“Under the previous rules, candidates who spoke in tongues or had a “private prayer language” were barred. Under the new rules, speaking in tongues does not disqualify missionary candidates. Too much emphasis on charismatic gifts, like speaking in tongues, could still lead to discipline.”
For more than a decade, the Southern Baptist Convention’s International Mission Board (IMB) disqualified candidates who spoke in tongues or who had been baptized in churches that disagreed with the convention’s view of baptism.
Similar rules barred divorced people or those with teenagers from being missionaries.
That changed Wednesday, when the IMB’s trustees, at the prompting of their new president David Platt, approved a new, simplified set of rules for the agency’s more than 4,800 missionaries.
Missionary candidates must affirm the doctrines found in the Baptist Faith and Message statement of beliefs, be baptized by immersion, be a member of a SBC church, and demonstrate an “intimate, growing relationship with Christ.”
Previous rules required would-be missionaries to have been baptized in an SBC church, or in a church that held SBC-like beliefs about baptism. Candidates baptized in a church that did not believe in eternal security—the idea that true Christians can’t lose their salvation even if they sin—or a church that views baptism is a sacrament were rejected.
The new rules allows those who were baptized by immersion and who are members of an SBC church to be candidates.
The changes also address the question of charismatic worship and prayer practices, which have been controversial for Southern Baptists. Under the previous rules, candidates who spoke in tongues or had a “private prayer language” were barred.
Under the new rules, speaking in tongues does not disqualify missionary candidates. Too much emphasis on charismatic gifts, like speaking in tongues, could still lead to discipline.
“IMB may still end employment for any missionary who places ‘persistent emphasis on any specific gift of the Spirit as normative for all or to the extent such emphasis becomes disruptive’ to Southern Baptist missions work,” according to a FAQ about the new rules posted by IMB.
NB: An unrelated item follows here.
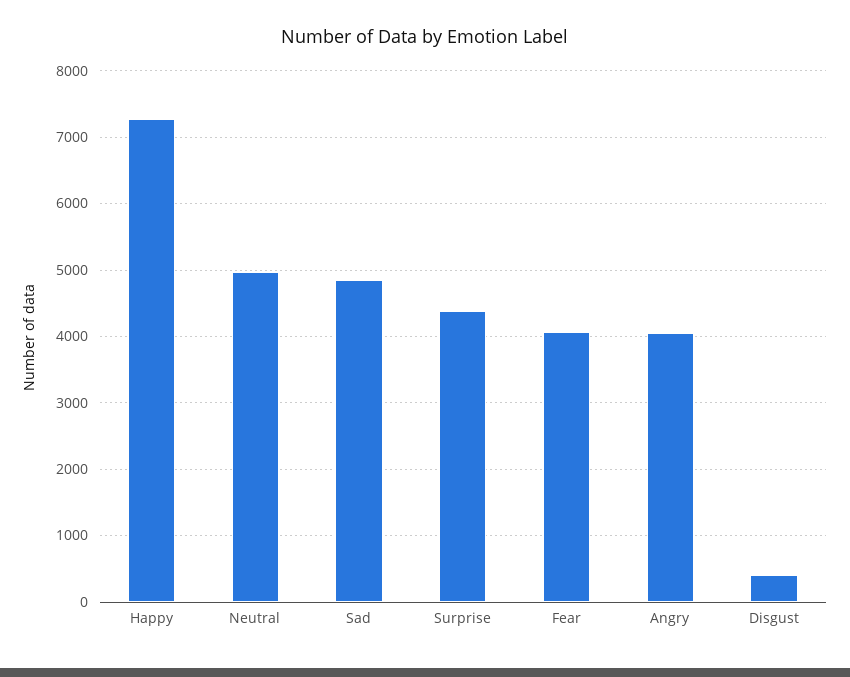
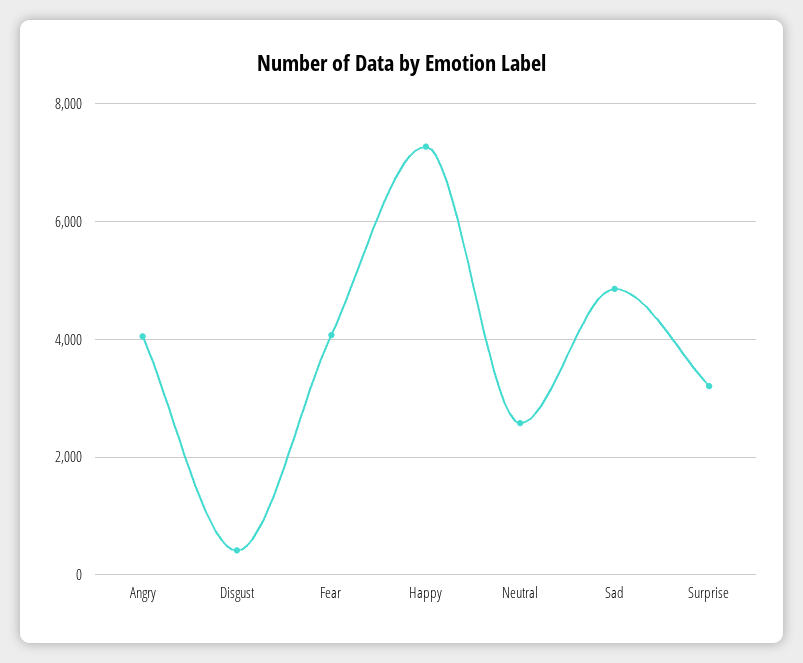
Neutral: 5000 -> 2600
Surprise: 4400 -> 3200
Divorced candidates have been allowed to serve in short missions. Now they will be eligible to serve as long-term missionaries, depending on the circumstances of their divorce and other factors, such as the culture they will work in.
Parents of teenagers will also be potential candidates. The IMB had previously disqualified them out of concerns for the challenges that teenagers would face by being uprooted and having to move overseas. Now IMB leaders will decided on a case-by-cases basis whether or not to allow parents with teenagers.
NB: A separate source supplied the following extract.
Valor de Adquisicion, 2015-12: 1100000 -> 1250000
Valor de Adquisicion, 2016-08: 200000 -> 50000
“For example, a family considering serving long-term in an isolated African village may be different than a family considering a one-year term in London,” says the FAQ.
The changes in rules on baptism and speaking in tongues will likely get the most attention. They made national headlines when first adopted.
IMB leaders said the baptism and tongues rules, adopted in 2005, were needed to safeguard the Baptist identity of missionaries at a time when charismatic and Pentecostal practices were growing.
Tom Hatley, former IMB board chair, told CT in 2006 that some missionary candidates who spoke in tongues—a practice also known by the New Testament term glossolalia—claimed to be getting direct revelation from God.
“That’s one reason that Southern Baptists have been suspicious of glossolalia,” Hatley told CT in 2006. “If somebody believes they’re getting direct divine revelation from God, obviously that’s claiming an equality with Scripture that we would not allow.”